Great. The one thing all the stories had to get right was that Dragons are greedy and possessive as hell. I sigh and rake my hair.
“Then—what if you copied a spellbook? Can you do that? With magic, I mean?”
“Of course I can copy a spellbook. I can write however many I wish. But the process requires expensive ingredients and time which I will not waste.”
Teriarch shakes his head at me. But I’m still going for it.
“One spellbook, then. How about just one?”
I think Krshia needs at least one—probably ten. I could get another one if I used all the gold I just received, according to Ceria, but if I can get one—
“I have many spellbooks in my possession, some of which are indeed useful even to the most meager spellcasters. But I will not part with any of them.”
“Why not? You don’t need them. And you clearly have more wealth than you need. Why not give them away?”
“Because they are mine.”
The same response. Teriarch’s eyes glitter. His head snakes down towards me and I shiver when he stares at me with his heliotrope eye. Avarice. Okay, so he’s an old man who likes collecting things. Gotcha.
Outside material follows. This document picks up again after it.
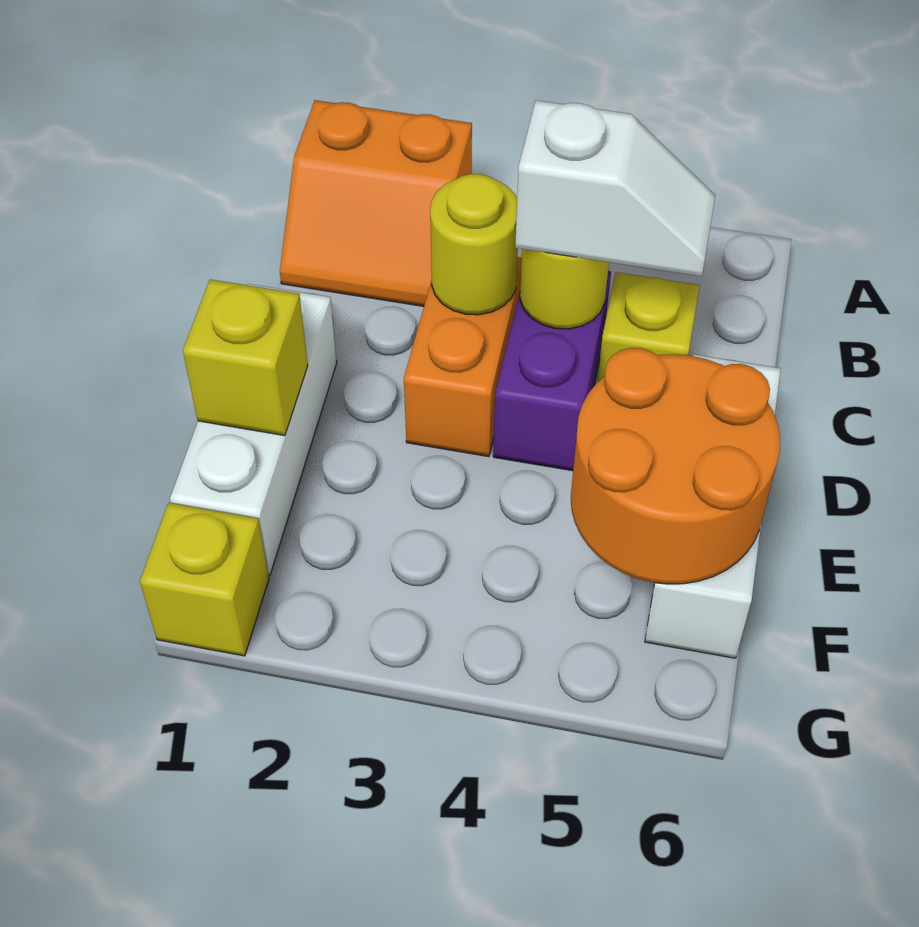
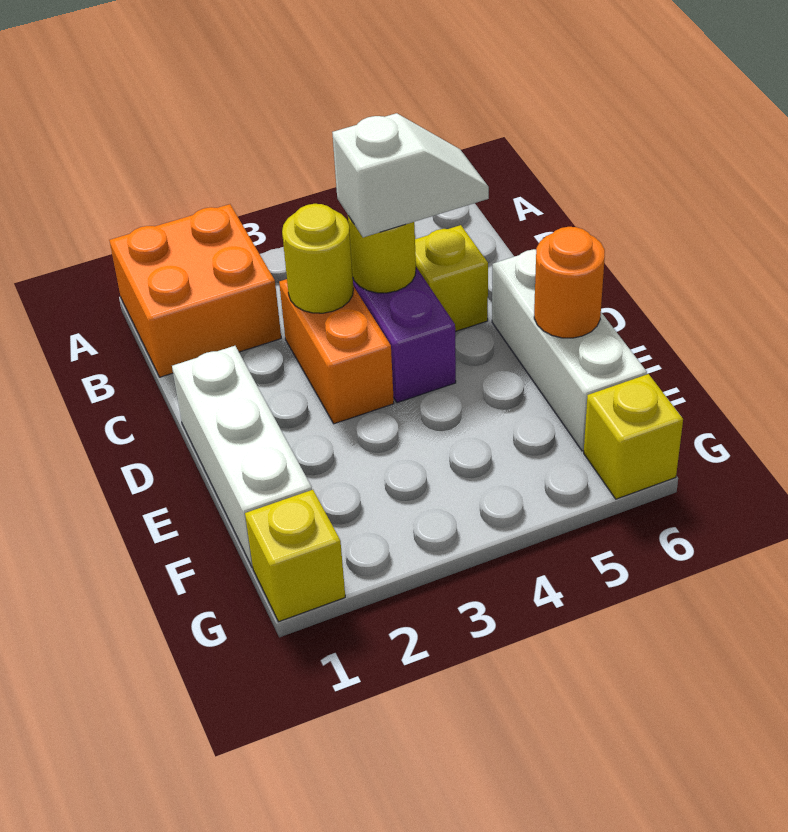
orange slope A1:B2 level 1 top A -> orange brick A1:B2 level 1
yellow brick E1 level 2 -> yellow brick G6 level 1
orange round brick E5:F6 level 2 -> orange round brick E6 level 2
“The Gnolls need a spellbook, Teriarch. Don’t you have a bunch of—inferior copies you could part with?”
“None of the books in my collection are remotely inferior.”
“Damn. So they all have high-tier spells written in them?”
Teriarch looks confused.
“High-tier…? Oh, your little magical organizational system. No; on the contrary. Many of my books contain lower-class spells. But they are of a higher quality in terms of content and accessibility for those studying them.”
I only partly understand what he’s saying. Teriarch notices my blank look and sighs.
“I suppose Gnolls would know as little as you do. In truth, the Silverfang tribe’s gift would be problematic in any case. If they truly bought over forty spellbooks, I imagine they would have proven quite redundant given the commonality of low-level spells. Moreover if they were cheap enough that a single spell could destroy them, they were probably personal references rather than a proper instructional tome.”
If I had ears that could perk up like Mrsha’s…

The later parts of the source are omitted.